I came away feeling as if a lid has been removed from a contained fire. Air pours in, and the flames can breathe. My imagination is fueled by simply living, by stepping away from the endless round of chores and responsibilities that I think is my life. This brings me back to Rachel Carson, and I leave you with her words:

“A child’s world is fresh and new and beautiful, full of wonder and excitement. It is our misfortune that for most of us that clear-eyed vision, that true instinct for what is beautiful and awe-inspiring, is dimmed and even lost before we reach adulthood. If I had influence with the good fairy who is supposed to preside over the christening of all children I should ask that her gift to each child in the world would be a sense of wonder so indestructible that it would last throughout life, as an unfailing antidote against the boredom and disenchantments of later years, the sterile preoccupations with things that are artificial, the alienation from the sources of our strength.

“What is the value of preserving and strengthening this sense of awe and wonder, this recognition of something beyond the boundaries of human existence? Is the exploration of the natural world just a pleasant way to pass the golden hours of childhood or is there something deeper?

“I am sure there is something deeper, something lasting and significant. Those who dwell, as scientists or laymen, among the beauties and mysteries of the earth are never alone or weary of life. Whatever the vexations or concerns of their personal lives, their thoughts can find paths that lead to inner contentment and to renewed excitement in living. Those who contemplate the beauty of the earth find reserves of strength that will endure as long as life lasts. There is symbolic as well as actual beauty in the migration of birds, the ebb and flow of the tide, the folded bud ready for the spring. There is somethings infinitely healing in the repeated refrains of nature–the assurance that dawn comes after night, and spring after winter.”

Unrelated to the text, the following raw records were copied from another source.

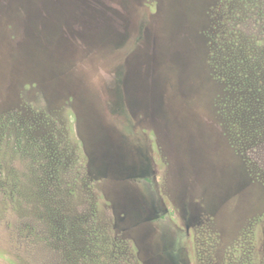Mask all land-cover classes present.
<instances>
[{"label":"rangeland","instance_id":"1","mask_svg":"<svg viewBox=\"0 0 264 264\" xmlns=\"http://www.w3.org/2000/svg\"><path fill=\"white\" fill-rule=\"evenodd\" d=\"M0 264H264V0H0Z\"/></svg>","mask_w":264,"mask_h":264}]
</instances>
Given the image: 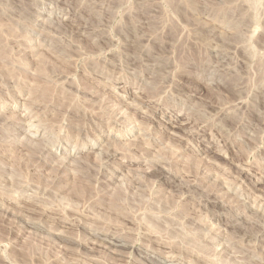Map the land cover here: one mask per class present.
<instances>
[{
  "label": "rangeland",
  "instance_id": "1",
  "mask_svg": "<svg viewBox=\"0 0 264 264\" xmlns=\"http://www.w3.org/2000/svg\"><path fill=\"white\" fill-rule=\"evenodd\" d=\"M146 252L264 264V0H0V264Z\"/></svg>",
  "mask_w": 264,
  "mask_h": 264
},
{
  "label": "bare ground",
  "instance_id": "2",
  "mask_svg": "<svg viewBox=\"0 0 264 264\" xmlns=\"http://www.w3.org/2000/svg\"><path fill=\"white\" fill-rule=\"evenodd\" d=\"M104 240H106L107 248H109V250L111 252L116 253V254H121L123 248L128 246L127 243H125V244L121 243L120 238L118 236H115V235L110 237V238L106 237ZM145 254H146V259H148L151 264H161L160 262L154 260L155 259L154 256H149L150 254H148L147 252ZM144 258H145V256H144ZM164 264H178V262L177 261H176V263L175 262L174 263L173 262H169V263L165 262Z\"/></svg>",
  "mask_w": 264,
  "mask_h": 264
}]
</instances>
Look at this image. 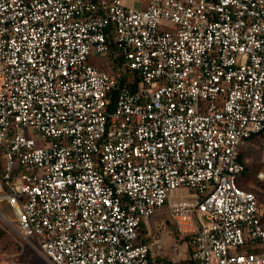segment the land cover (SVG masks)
<instances>
[{
  "label": "built area",
  "instance_id": "built-area-1",
  "mask_svg": "<svg viewBox=\"0 0 264 264\" xmlns=\"http://www.w3.org/2000/svg\"><path fill=\"white\" fill-rule=\"evenodd\" d=\"M261 133L264 0H0V219L53 264H159L164 206L194 264H264Z\"/></svg>",
  "mask_w": 264,
  "mask_h": 264
},
{
  "label": "rangeland",
  "instance_id": "rangeland-1",
  "mask_svg": "<svg viewBox=\"0 0 264 264\" xmlns=\"http://www.w3.org/2000/svg\"><path fill=\"white\" fill-rule=\"evenodd\" d=\"M115 56L114 52L106 55L91 54L89 62L108 73H113L115 70L112 66V59ZM261 141L260 137L256 139V142L244 146V157L247 159V179L243 184L258 194L264 211V178L258 176L259 172L264 171V152ZM167 218L166 206L150 218L153 229L164 227V229L153 230V234L150 237L147 236L148 240L153 243L155 263L170 264V262L192 259V251L187 244V239L178 235ZM11 259L17 260L20 264H53L38 252L32 241L22 238L17 231L5 225L0 219V263Z\"/></svg>",
  "mask_w": 264,
  "mask_h": 264
},
{
  "label": "trees",
  "instance_id": "trees-1",
  "mask_svg": "<svg viewBox=\"0 0 264 264\" xmlns=\"http://www.w3.org/2000/svg\"><path fill=\"white\" fill-rule=\"evenodd\" d=\"M124 65H125V60L122 56L116 55L115 58L112 59V66H113L114 70L121 73L122 86L130 87V88L134 89L137 86V82L139 80V77L135 73L131 74L129 69L125 68ZM114 96H115V93H114L113 98L110 102V106H113ZM240 157H241V159H243L242 158L243 157L242 152L240 154ZM246 179H247V164H246L244 172L238 178V183L243 188H245L247 190H251V189L246 188L243 184ZM145 231H146V229L144 227L141 230V238H140L141 242H146L148 240V238L145 237ZM170 264H194V261H193V259H190V260H184V261H179V262H170Z\"/></svg>",
  "mask_w": 264,
  "mask_h": 264
},
{
  "label": "crops",
  "instance_id": "crops-1",
  "mask_svg": "<svg viewBox=\"0 0 264 264\" xmlns=\"http://www.w3.org/2000/svg\"><path fill=\"white\" fill-rule=\"evenodd\" d=\"M123 2L128 5V6H132V7H136V8H145L148 4V0H123ZM262 138V141H261V147L264 145V133H261V134H258V135H255L253 136L248 142L247 144H245L244 146L246 147L248 144H251L252 142H256V139L257 138ZM244 146H242L241 148V152L243 154V159L247 160L245 157H244ZM263 148V147H262ZM249 155V154H248ZM162 209V208H161ZM167 209V208H166ZM168 221V220H167ZM145 227L146 231L148 228H150L152 231L153 230H158V229H164V227H159L157 229H153L152 226H151V223L149 221L148 225H143L142 229ZM174 227V226H173ZM141 229V230H142ZM175 229V228H174Z\"/></svg>",
  "mask_w": 264,
  "mask_h": 264
}]
</instances>
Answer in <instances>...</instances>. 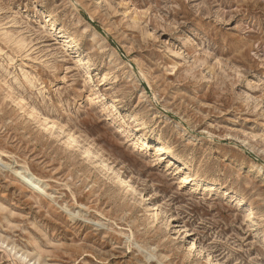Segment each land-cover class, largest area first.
<instances>
[{"label":"rangeland","instance_id":"rangeland-1","mask_svg":"<svg viewBox=\"0 0 264 264\" xmlns=\"http://www.w3.org/2000/svg\"><path fill=\"white\" fill-rule=\"evenodd\" d=\"M0 264H264V0H0Z\"/></svg>","mask_w":264,"mask_h":264},{"label":"bare ground","instance_id":"bare-ground-1","mask_svg":"<svg viewBox=\"0 0 264 264\" xmlns=\"http://www.w3.org/2000/svg\"><path fill=\"white\" fill-rule=\"evenodd\" d=\"M2 30V29H1ZM6 30V29H5ZM4 32V31H3ZM9 33V32H8ZM5 35H7V34H5ZM14 37V36H13ZM8 39V38H7ZM76 38L74 37H72V40H75ZM14 40V39H13ZM12 40V41H13ZM22 39H20L19 41H17L16 39H15V42L17 41V44H19V43H21L20 45L21 46H23L24 47V45H23V41H21ZM14 42V43H15ZM13 43V44H14ZM21 48V47H20ZM17 104V103H16ZM32 109H33V112H36V108L35 107H32ZM29 114V113H28ZM37 114V113H36ZM32 116H33V113L31 114ZM46 118V117H45ZM46 120V119H45ZM47 121H48V119H47ZM49 123V122H48ZM52 127L53 128H55L56 127V124L55 123H53L52 122ZM58 129H60V128H58ZM61 130V129H60ZM75 134H72V133H68V138L72 141V142H74V143H76L75 141H79L78 139H76V137L74 136ZM130 135V137H133V139H137L138 141H144V140H147L148 138H149V136H148V134H146V133H144V132H135L134 134H129ZM68 139V140H69ZM68 145H71V144H68ZM72 145H74V144H72ZM79 148V147H78ZM81 148V147H80ZM82 149V148H81ZM154 151H155V156H160L161 158H168V157H170V159H171V163H173L174 164V167L176 168V169H179V171L180 172H184L185 173V175H183V176H181L180 177V179H181V185L182 186H185V185H187V184H191V183H194V182H197V184H199V183H201L202 181L201 180H199L198 179V177H197V174H192V173H190V166L187 164V163H185V162H183V161H179V160H175V158H174V156L166 149V148H164V147H162V146H154ZM83 150V149H82ZM153 151V152H154ZM88 152V150H85V153H87ZM101 164H103L104 165V160L103 161H101ZM103 165H101V166H103ZM106 166V165H105ZM107 167H108V164H107ZM106 167V168H107ZM103 168V167H102ZM112 168V167H111ZM112 170V169H111ZM116 172V171H115ZM117 173V175H118V179L120 180L119 182H121L122 184H126L127 186H128V188H130V190H132V191H134L135 193L136 192H138V190H137V188L135 187V185H133V184H131V183H129L127 180H125V179H123L122 177H121V175L120 174H118V171L116 172ZM28 180V179H27ZM31 180V179H30ZM32 183H30V184H32L33 185V187L35 188V189H41L42 188V185L39 183V182H36V181H34V180H32L31 181ZM131 193V192H130ZM142 193V192H141ZM153 210H154V212L152 213V216L155 218V220L156 219H158L159 218V215H160V209H159V207L158 206H156V205H154L153 206Z\"/></svg>","mask_w":264,"mask_h":264}]
</instances>
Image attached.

The Sense of Wonder by Rachel L. Carson, 1956

High Desert

Sitting by the Deschutes River in Bend, Oregon. Scooped water for painting right out of the river and sat watching afternoon light move across the basalt. The igneous origins of the high desert are evident everywhere. To the west are snow-covered volcanoes–Mt. Jefferson, the Three Sisters, Broken Top, as well as the perfect cinder cone of Black Butte. Central Oregon is a plateau of flood basalt, and there are lava beds. It seems like gentle country, with rolling terrain cloaked in ponderosa pine and juniper–until you come to a steep canyon with a river in the bottom of it, and precipitous cliffs.

The air is clear in the desert, and I mixed colors for quite awhile before I laid down the sky. There is no way I could capture the purity of it on paper. Imagine the bluest sky blue, light at the horizon and deepening as you look upward. Then place a sense of great distance behind that, a knowing that it just goes on and on. The sun is benevolent, the air soft and warm. The river flows by, each drop of water moving and adding to the chorus of notes that makes the song of the Deschutes. Violet-green swallows swoop and cartwheel.

And I am there painting, finding a way to express light on rock and juniper with quinacridone orange and gold, ultramarine blue, and cobalt teal. I paint until I am ready to leave, but I know I am never done.